En casa, se pone la lavadora a diario y a sesenta grados, mochila incluida; hay una caja en la puerta donde deposito cuidadosamente cada día todo lo que viene del hospital o el ambulatorio. Me descalzo en la puerta y me froto los pies con alcohol-gel (que aprendí a fabricar en los días de casi imposibilidad de encontrar desinfectantes en las farmacias) antes de pisar la casa. Me desnudo en el pasillo, meto la ropa en la lavadora. Sin tocar nada me meto en la ducha, me lavo el pelo, me lo seco, me lo recojo. Así a diario. Una sola combinación de ropa para ir a trabajar, que lavo cada día, para no estropear todo mi armario. Pijama siempre en el hospital. Pijama siempre en casa. Sin pendientes. Sin lentillas. Pelo recogido. El glamour, la coquetería y el estilo quedaron guardados en un cajón hasta nuevo aviso. No sentarse en el transporte público. Lavar uno a uno todos los productos de la compra. Agotador. Vivir en una cirugía. Todo para sentir que en el mundo aún queda un lugar (mi casa) libre del horror y el riesgo, un lugar seguro, un lugar donde relajarse no es pecado ni imprudencia.
Y junto al horror, florece la belleza. Narradores orales que regalan cuentos por teléfono los jueves de cuarentena; notas en el ascensor de vecinos jóvenes que se ofrecen a hacer la compra a los mayores del edificio; taxistas que deciden llevar gratis a los enfermos al hospital porque el sistema de ambulancias colapsa; la tecnología que, por una vez, en lugar de aislarnos más se pone al servicio de conectarnos; los abrazos que se guardan y se echan de menos; las prioridades que se reordenan; la naturaleza que respira ante la ausencia de la verdadera pandemia (los humanos); mucha gente respetando normas y apelando al tan ausente sentido común; vecinos hasta ahora desconocidos que se saludan cada tarde de ventana en ventana y bailan juntos "Resistiré" y unas cuantas más durante casi media hora. Conciertos gratis. Psicoterapia gratis. Stay Homas haciéndonos bailar la cuarentena con sus confination songs. Creatividad para cuidarnos unos a otros en forma de redes vecinales, ONGs que subvencionan ADSL como necesidad básica, profesores que se las ingenian para seguir enseñando a sus alumnos en un sistema ya precario en condiciones normales y aún más cuando se hace dependiente de los medios tecnológicos. Miguel entreteniendo por internet con cuentos y juegos a los hijos de los agotados padres y madres que son estos días nuestros amigos.
Miguel y yo pasamos un cuadro leve. Otros no han tenido tanta suerte. Los que quedamos por aquí ojalá sepamos ver la oportunidad que supone cada crisis. Esto aún no ha terminado. Sólo empieza la fase 1, y aún no sabemos cuántas pantallas tiene este videojuego.

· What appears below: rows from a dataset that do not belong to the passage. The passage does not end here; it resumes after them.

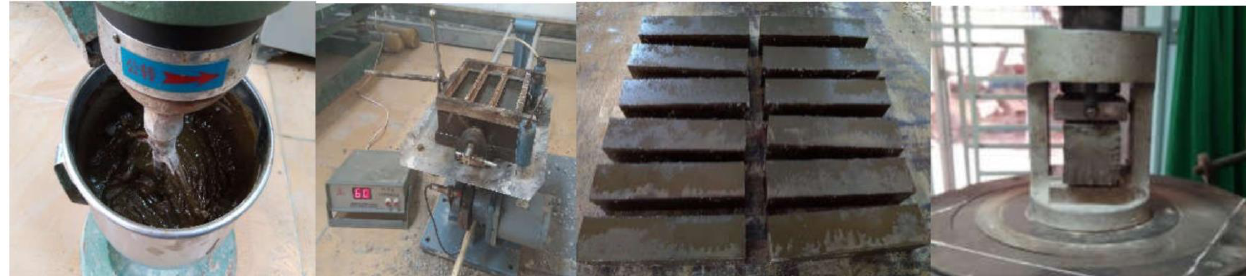
Figure 6. Confection and testing of geopolymer mortar/paste specimens.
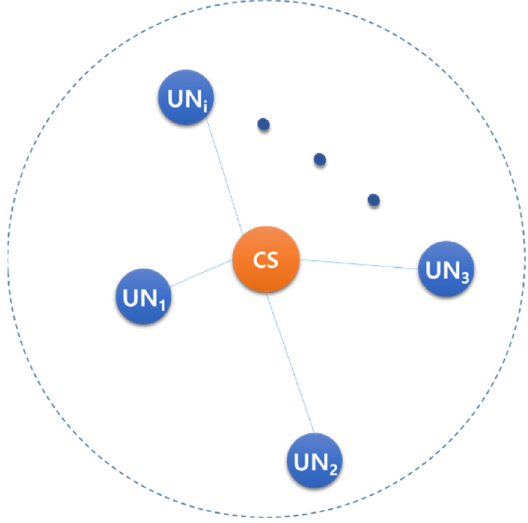
Figure 1. Target network model.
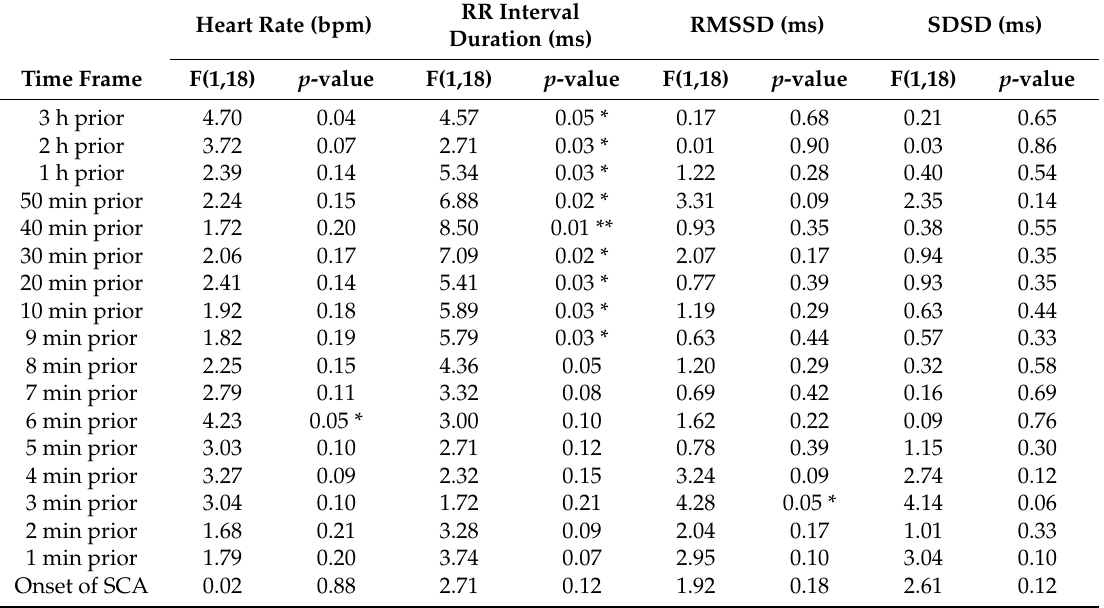
Table A2. Tabular summary of the repeated measures ANOVA conducted on the ECG features extracted from the normal patient cohort vs. SCA patient cohort ( n =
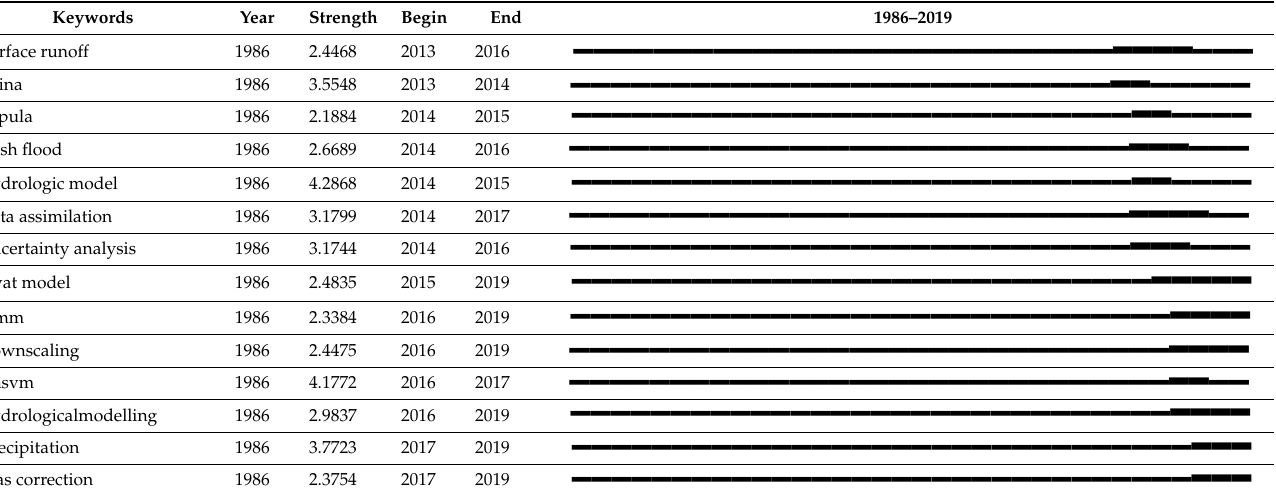
Figure 9. Keyword co-occurrence map from January to October 2020.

Las cacerolas de los vecinos de derechas (que a su avanzada edad parecen haber descubierto con frenesí la protesta social) me recuerdan que son las nueve. He quedado con Miguel para una cena especial por el día de mi santo. Hemos decidido quitarnos el pijama y vestirnos de gala. Me recoge en la puerta del dormitorio a las diez menos cuarto. Reinventarse o sólo sobrevivir.